Do You Really Need Different Lense Colors?
Sure, you can get away with all clear, or dark lenses. However, the ability to use the different colored lenses is a plus even on a pistol range. For example, in a 3-day, defensive handgun class I taught last month, I ended up using 3 of the 6 lenses throughout the three days.
Early morning day one, it was cloudy and a bit too dark for dark sunglasses. So I ended up swapping out the dark lenses for clear lenses. Then, later in the day, when the sun came out, I switched them out to the dark ones. After several hours at the range, your eyes can become fatigued from squinting if you're wearing clear lenses with lots of sunlight.
Having the dark lenses definitely helped.
The following day I decided to see how the yellow lenses would work as it was supposed to rain and be overcast all day. I ended up wearing the yellow lenses all day and didn't realize how gloomy it really was until I took them off to go to lunch.
The yellow lenses brightened the targets up and just made some colors seem a little crisper to me. I wasn't doing anything where making specific colors stand out gave me an advantage, but I personally preferred the yellow lenses to the clear lenses under those conditions.
I also found that it did not change how I was able to see my green front sight dot. And while I personally wouldn't likely use the other color lenses, none of them significantly affected the way the front sight looked. Check out my video review:
Shooting Glasses with Perscription Lenses?

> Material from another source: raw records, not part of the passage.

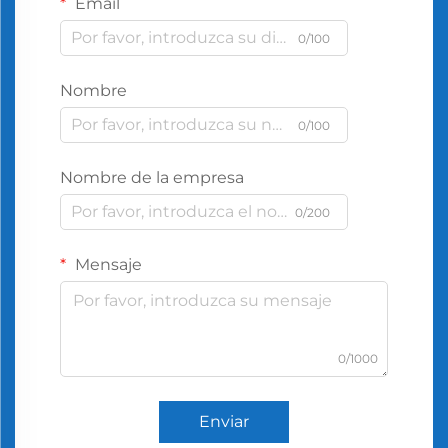
Email
0/100
Nombre
0/100
Nombre de la empresa
0/200
Mensaje
0/1000
Enviar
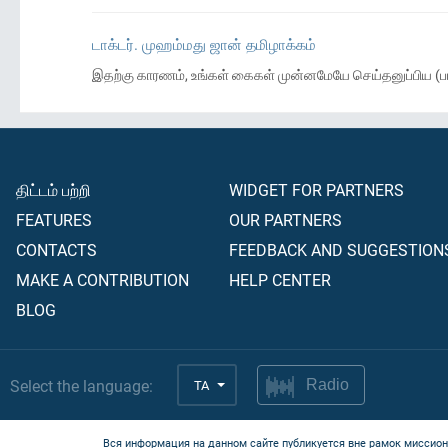
டாக்டர். முஹம்மது ஜான் தமிழாக்கம்
இதற்கு காரணம், உங்கள் கைகள் முன்னமேயே செய்தனுப்பிய (பா
திட்டம் பற்றி
WIDGET FOR PARTNERS
FEATURES
OUR PARTNERS
CONTACTS
FEEDBACK AND SUGGESTION
MAKE A CONTRIBUTION
HELP CENTER
BLOG
Select the language:
TA
Radio
Вся информация на данном сайте публикуется вне рамок миссион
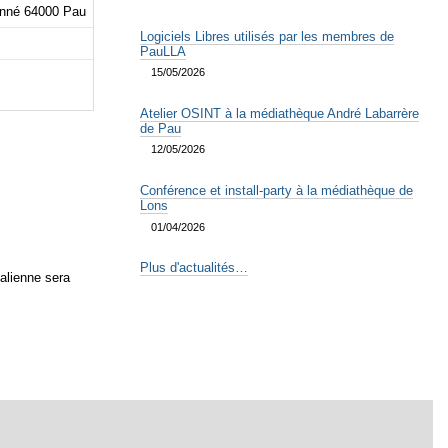
henné 64000 Pau
Logiciels Libres utilisés par les membres de
PauLLA
15/05/2026
Atelier OSINT à la médiathèque André Labarrère
de Pau
12/05/2026
Conférence et install-party à la médiathèque de
Lons
01/04/2026
Plus d'actualités…
talienne sera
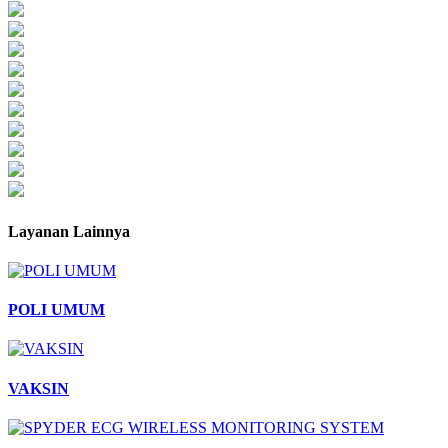
Layanan Lainnya
POLI UMUM
VAKSIN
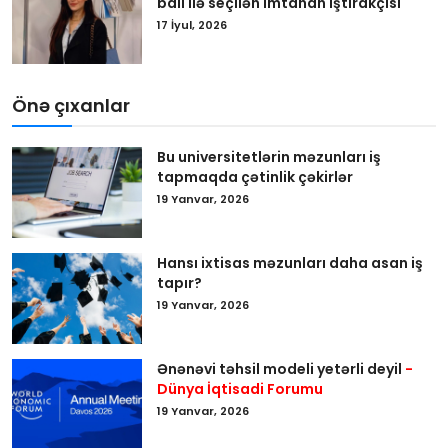
balı ilə seçilən imtahan iştirakçısı
17 İyul, 2026
Önə çıxanlar
Bu universitetlərin məzunları iş
tapmaqda çətinlik çəkirlər
19 Yanvar, 2026
Hansı ixtisas məzunları daha asan iş
tapır?
19 Yanvar, 2026
Ənənəvi təhsil modeli yetərli deyil
-
Dünya İqtisadi Forumu
19 Yanvar, 2026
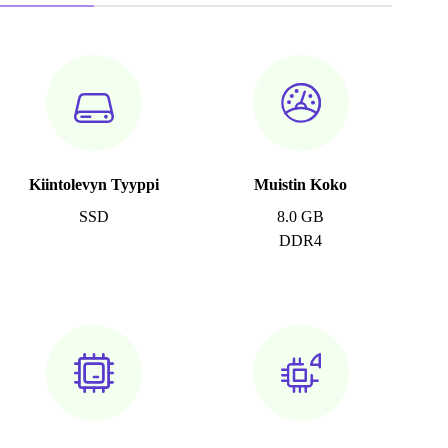
Kiintolevyn Tyyppi
Muistin Koko
SSD
8.0 GB
DDR4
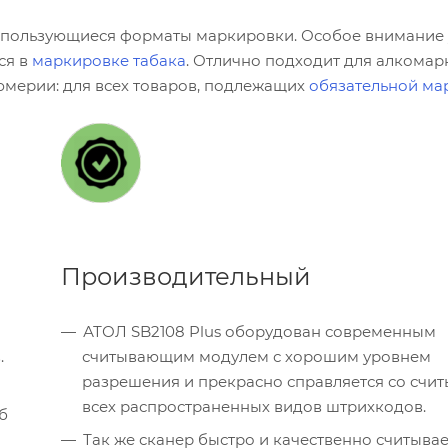
использующиеся форматы маркировки. Особое внимание
ся в
маркировке табака
. Отлично подходит для алкомар
фюмерии: для всех товаров, подлежащих
обязательной ма
Производительный
АТОЛ SB2108 Plus оборудован современным
.
считывающим модулем с хорошим уровнем
разрешения и прекрасно справляется со счи
всех распространенных видов штрихкодов.
б
Так же сканер быстро и качественно считывае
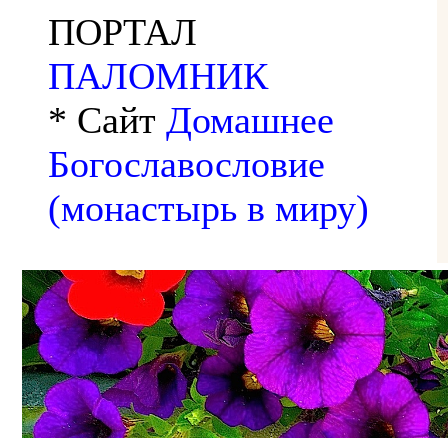
ПОРТАЛ
ПАЛОМНИК
* Сайт
Домашнее
Богославословие
(монастырь в миру)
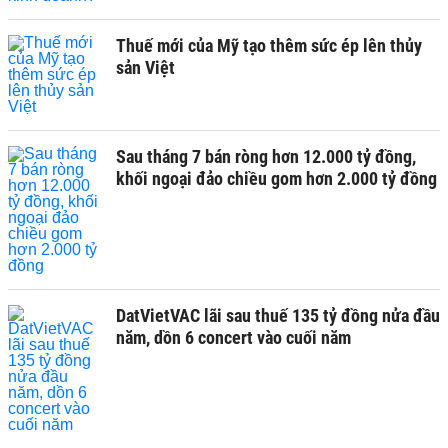
Thuế mới của Mỹ tạo thêm sức ép lên thủy
sản Việt
Sau tháng 7 bán ròng hơn 12.000 tỷ đồng,
khối ngoại đảo chiều gom hơn 2.000 tỷ đồng
DatVietVAC lãi sau thuế 135 tỷ đồng nửa đầu
năm, dồn 6 concert vào cuối năm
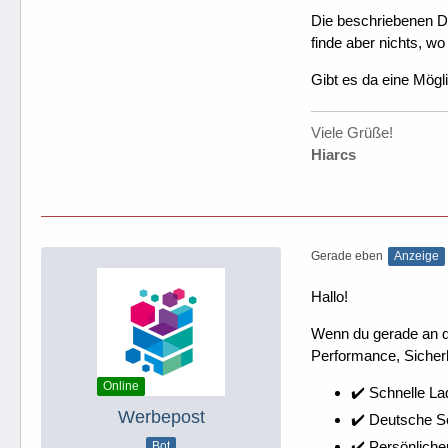
Die beschriebenen De
finde aber nichts, wo
Gibt es da eine Mögl
Viele Grüße!
Hiarcs
Gerade eben
Anzeige
Hallo!
Wenn du gerade an dei
Performance, Sicherh
Online
✔️ Schnelle La
Werbepost
✔️ Deutsche 
✔️ Persönliche
Bot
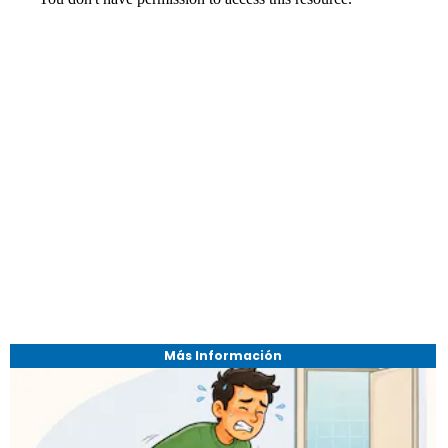
Más Información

If you wear prescription glasses, you're going to love these. Unfortunately, too many people forego safety because of their prescription glasses. They end up wearing their daily glasses, which have no ballistic protection or protection around the sides. It may seem that any glasses are better than nothing, but that isn't necessarily the case. If the glasses or lenses shatter, bits of your glasses can injure your eye instead of whatever caused them to break in the first place.

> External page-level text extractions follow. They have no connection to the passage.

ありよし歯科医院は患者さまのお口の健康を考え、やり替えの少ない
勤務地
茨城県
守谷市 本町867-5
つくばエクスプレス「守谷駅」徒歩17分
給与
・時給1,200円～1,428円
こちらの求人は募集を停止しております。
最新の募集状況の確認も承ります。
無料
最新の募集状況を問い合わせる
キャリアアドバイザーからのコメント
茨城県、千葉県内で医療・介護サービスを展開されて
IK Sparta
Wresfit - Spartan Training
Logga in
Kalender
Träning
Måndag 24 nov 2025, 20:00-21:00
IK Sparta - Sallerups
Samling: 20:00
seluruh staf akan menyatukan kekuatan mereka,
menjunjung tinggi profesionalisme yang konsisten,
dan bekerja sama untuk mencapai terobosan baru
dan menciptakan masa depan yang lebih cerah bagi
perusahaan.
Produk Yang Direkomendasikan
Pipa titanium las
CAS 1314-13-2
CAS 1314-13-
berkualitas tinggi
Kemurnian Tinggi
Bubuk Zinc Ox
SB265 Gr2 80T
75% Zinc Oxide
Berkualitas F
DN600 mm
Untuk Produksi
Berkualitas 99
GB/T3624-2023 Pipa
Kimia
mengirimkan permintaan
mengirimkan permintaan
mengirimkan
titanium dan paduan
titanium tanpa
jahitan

If you do try and put safety glasses over your prescription glasses, they don't fit comfortably, or the two lenses distort and disrupt the field of view. For example, I have a slight prescription for distance viewing that I know helps me on the range, yet I don't wear my glasses because I can see ‘well enough,' and I don't want to wear glasses under my shooting glasses.

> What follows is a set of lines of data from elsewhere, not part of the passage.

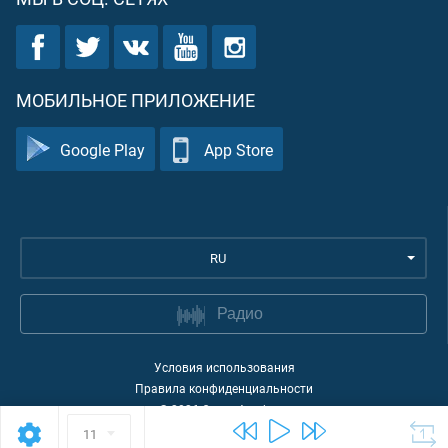
МОБИЛЬНОЕ ПРИЛОЖЕНИЕ
Google Play
App Store
RU
Радио
Условия использования
Правила конфиденциальности
©
2026
Quran Academy
11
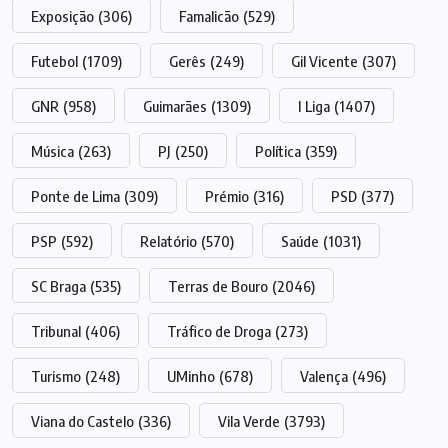
Exposição
(306)
Famalicão
(529)
Futebol
(1709)
Gerês
(249)
Gil Vicente
(307)
GNR
(958)
Guimarães
(1309)
I Liga
(1407)
Música
(263)
PJ
(250)
Política
(359)
Ponte de Lima
(309)
Prémio
(316)
PSD
(377)
PSP
(592)
Relatório
(570)
Saúde
(1031)
SC Braga
(535)
Terras de Bouro
(2046)
Tribunal
(406)
Tráfico de Droga
(273)
Turismo
(248)
UMinho
(678)
Valença
(496)
Viana do Castelo
(336)
Vila Verde
(3793)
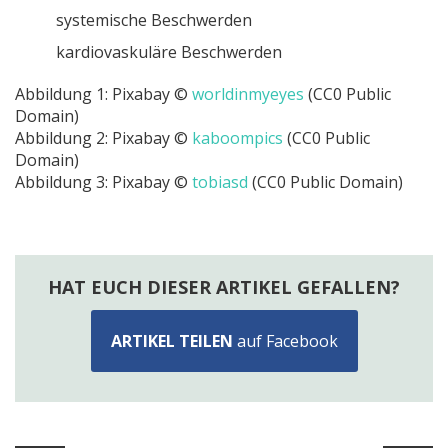
systemische Beschwerden
kardiovaskuläre Beschwerden
Abbildung 1: Pixabay ©
worldinmyeyes
(CC0 Public
Domain)
Abbildung 2: Pixabay ©
kaboompics
(CC0 Public
Domain)
Abbildung 3: Pixabay ©
tobiasd
(CC0 Public Domain)
HAT EUCH DIESER ARTIKEL GEFALLEN?
ARTIKEL TEILEN
auf Facebook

You can purchase a $20.00 adapter that your eye doctor can place prescription lenses into. Then you can pop the adapter with your lenses onto the nose piece. The adapter puts your prescription lenses in the perfect spot behind the protective lenses.
I wasn't aware of the prescription inserts until I started reviewing them, so I don't have personal experience using them.
I didn't want to hold up the review for you all, so I will likely update this review once I purchase the Rx Adapter and use it for a while.
I know shooting glasses aren't a piece of gear that people typically get excited about, but I really like these. SSP Eyewear's glasses are not the very top of the industry, but they are certainly not junk. The most important thing is they are affordable and do their job.
I am not looking for what is most expensive, or really the cheapest for that matter. I am trying to get the best value for my money. The Methow Kit I evaluated is SSP's most expensive model and costs $130.00. But I still have my $13.00 glasses and bring them to the range as a backup.